Many sex workers found it exploitative that the Times wanted to use our photographs but disregard our words. And we knew that it was seeking our photos specifically to counteract the lack of representation in the article itself. The Times had told us it wanted to shoot in New York City to show how diverse sex workers are — in other words, because it needed to recruit more black/brown/trans/drug-using sex workers.

To Shekara, who was featured in a 2009 Narratively article to which many sex workers objected, the Times’ approach was nothing new. Shekara was barely introduced in the Narratively article and not quoted at all, in stark contrast to her white peers. But Narratively still used her photograph. “It speaks so much about using black female bodies in this objectified and sexualized state,” Shekara reflected. She felt it was another example of the media “wanting to use my body without caring to hear about the person behind it.” The Times, Shekara told me, also squandered that opportunity to be truly progressive, and instead followed Narratively’s lead, using sex workers of color as decorative touches without allowing them to speak for themselves.

Indeed, once the story was published, many sex workers found it lacking. Although Bazelon eventually broadened the focus of the story beyond Matisse and Heather at the urging of sex worker activists, she disregarded the hard activist work of many of the sex workers featured in the piece, omitting the names of most of the organizations they collaborated in. Meanwhile, abolitionist anti-sex workers like CATW (Coalition Against Trafficking in Women) were given detailed organizational histories. The piece was titled “Should prostitution be a crime?” — a headline suggesting that our rights are a question worth considering.

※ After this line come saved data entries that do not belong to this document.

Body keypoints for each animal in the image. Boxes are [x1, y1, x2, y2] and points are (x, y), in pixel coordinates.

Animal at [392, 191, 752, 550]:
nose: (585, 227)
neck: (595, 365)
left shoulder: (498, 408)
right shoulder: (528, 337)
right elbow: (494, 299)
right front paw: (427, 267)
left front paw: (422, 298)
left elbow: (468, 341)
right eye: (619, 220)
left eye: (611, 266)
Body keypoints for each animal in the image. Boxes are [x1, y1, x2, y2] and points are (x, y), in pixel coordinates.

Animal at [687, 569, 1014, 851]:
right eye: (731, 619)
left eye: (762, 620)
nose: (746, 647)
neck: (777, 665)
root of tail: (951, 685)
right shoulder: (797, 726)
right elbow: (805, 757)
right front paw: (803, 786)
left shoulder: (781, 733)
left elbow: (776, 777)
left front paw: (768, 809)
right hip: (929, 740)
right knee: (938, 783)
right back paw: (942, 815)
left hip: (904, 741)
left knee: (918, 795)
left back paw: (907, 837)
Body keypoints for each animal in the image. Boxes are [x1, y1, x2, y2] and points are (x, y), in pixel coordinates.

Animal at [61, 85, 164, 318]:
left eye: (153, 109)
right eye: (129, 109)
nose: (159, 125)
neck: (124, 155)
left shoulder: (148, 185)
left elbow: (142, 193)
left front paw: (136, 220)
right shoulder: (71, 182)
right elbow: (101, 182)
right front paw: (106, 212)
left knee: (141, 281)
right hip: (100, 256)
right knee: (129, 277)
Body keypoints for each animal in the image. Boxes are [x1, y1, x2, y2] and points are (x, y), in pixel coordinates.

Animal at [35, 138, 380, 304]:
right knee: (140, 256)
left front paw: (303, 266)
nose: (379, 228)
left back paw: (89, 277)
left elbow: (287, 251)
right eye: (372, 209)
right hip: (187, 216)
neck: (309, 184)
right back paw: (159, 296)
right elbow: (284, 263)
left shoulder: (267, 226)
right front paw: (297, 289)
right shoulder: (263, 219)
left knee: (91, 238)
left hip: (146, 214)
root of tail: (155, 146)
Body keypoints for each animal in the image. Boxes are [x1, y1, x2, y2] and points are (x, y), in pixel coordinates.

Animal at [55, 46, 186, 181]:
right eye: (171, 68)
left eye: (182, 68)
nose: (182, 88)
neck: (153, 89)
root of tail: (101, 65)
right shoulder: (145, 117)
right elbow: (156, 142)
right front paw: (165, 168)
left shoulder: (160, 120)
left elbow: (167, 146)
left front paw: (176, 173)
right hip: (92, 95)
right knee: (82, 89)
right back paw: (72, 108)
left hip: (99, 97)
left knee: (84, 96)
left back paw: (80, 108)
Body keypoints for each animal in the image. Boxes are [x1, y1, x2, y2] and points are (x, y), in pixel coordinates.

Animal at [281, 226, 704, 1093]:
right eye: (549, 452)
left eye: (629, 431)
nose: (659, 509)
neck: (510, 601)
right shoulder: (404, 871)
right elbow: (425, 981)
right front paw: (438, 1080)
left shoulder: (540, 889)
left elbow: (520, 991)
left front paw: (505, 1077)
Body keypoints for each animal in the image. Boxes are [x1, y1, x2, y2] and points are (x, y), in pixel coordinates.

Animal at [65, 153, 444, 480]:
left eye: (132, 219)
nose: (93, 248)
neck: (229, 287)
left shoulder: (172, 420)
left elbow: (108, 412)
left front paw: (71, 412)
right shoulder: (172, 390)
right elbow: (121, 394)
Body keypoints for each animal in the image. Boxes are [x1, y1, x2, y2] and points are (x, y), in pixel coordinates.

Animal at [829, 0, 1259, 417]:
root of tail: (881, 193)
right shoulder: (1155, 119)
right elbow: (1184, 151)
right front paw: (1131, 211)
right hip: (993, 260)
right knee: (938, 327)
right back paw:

Although the Times has since publicly acknowledged that its approach to the photo shoot was troubling, this pattern demonstrates just how insensitive media can be to marginalized populations like sex workers.

We have to care about every narrative to bring this movement forward — from the sex workers working their way through college, to the survival sex workers, to the trans sex workers who face much worse discrimination and violence than cisgendered sex workers, to the drug-using sex workers who feel isolated from their peers by stigmatizing statements, to the people who do this work who may not identify as sex workers at all. This is part of the path to humanizing all sex workers and unifying them. We all have vastly different stories, but what connects us is stigma and prejudice. It’s time to let the press know we are listening and to hold them accountable when they get it wrong.